Advance tax receipts stood at Rs 1,54,126 crore as of June 16 of FY26 compared with Rs 1,48,823 crore in the year-ago period.
In the FY26 budget, the Centre sharply raised the income tax exemption limit to Rs 12 lakh from Rs 7 lakh in the new tax regime and lowered tax incidence under various income slabs. The government said the restructuring would leave around Rs 1 lakh crore in the hands of taxpayers to boost consumption and investments.
Advance tax paid by personal income taxpayers fell 4% on year to Rs 32,971 crore in Q1FY26 while corporate advance tax rose 6% to Rs 1.21 lakh crore. This is in contrast to PIT advance tax growth of a whopping 46% and the corporate advance tax growth of 24% in Q1FY25.

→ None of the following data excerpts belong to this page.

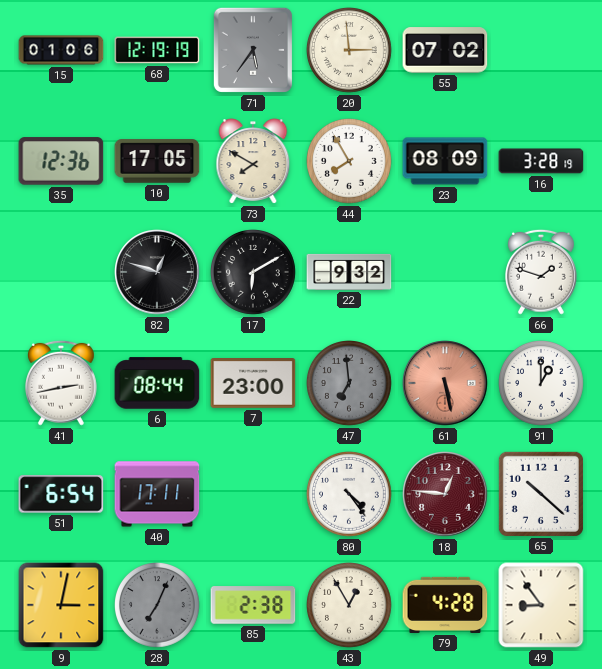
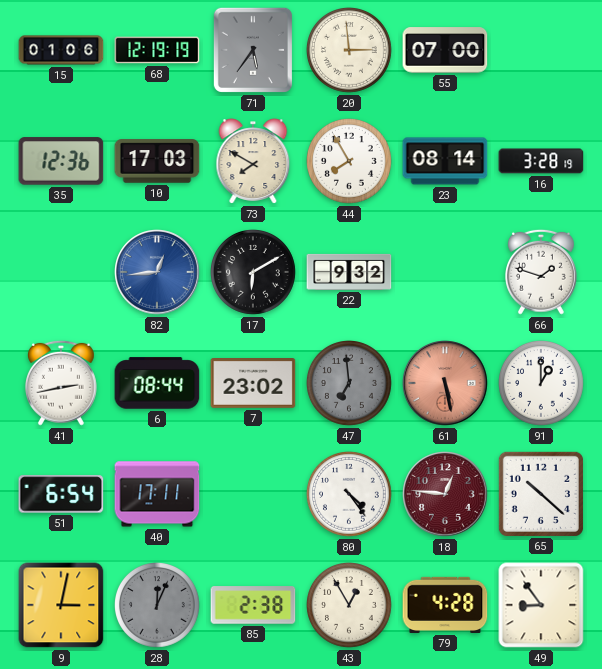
55: 07:02 -> 07:00
10: 17:05 -> 17:03
23: 08:09 -> 08:14
82: 12:48 -> 12:44
82 dial: black -> blue
7: 23:00 -> 23:02
28: 7:04 -> 12:04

The overall direct tax collections fell 1.5% on year to Rs 4.56 lakh crore as of June 16, 2025 while corporate tax receipts declined by 5.1% on year to Rs 1.72 lakh crore. Post-refund income tax receipts, including the securities transaction tax saw a flat 1% growth to Rs 2.84 lakh crore.
Although these are still early days, this raises the fear of direct tax receipts falling below the Budget projections. According to Budget Estimates, direct tax collections are to grow at 13.2% at Rs 25.2 lakh crore in FY26, from Rs 22.26 lakh crore collected in FY25.
Advance tax collections are a good indicator of corporate profitability and individuals’ earnings. Tax rates/exemptions do play a role in the receipts. Advance taxpayers have to pay 15% of their annual income tax liability by June 15, 45% by September 15 and 75% by December 15.
Overall direct tax refunds grew by a sharp 61% year-over-year to Rs 85,675 crore as of June 16 this fiscal, compared with a 34% growth year-over-year at Rs 53,140 crore as of June 16 in the previous fiscal. This could be the outcome of the government’s effort to reduce delays in issuing refunds, including those held up due to non-processing of returns under Section 143(1), and rectification cases impacted by system-related issues, analysts feel.
Rating agency ICRA has forecast India Inc’s operating profit margins (OPM) at a healthy 18.2-18.5% in Q1FY26, following the sequential recovery over the past few quarters.
Securities transaction tax receipts rose 13% on year to Rs 13,012 crore till June 16 of the current fiscal.
According to the Income Tax department’s action plan, Mumbai, Delhi, and Karnataka would lead the direct tax collections.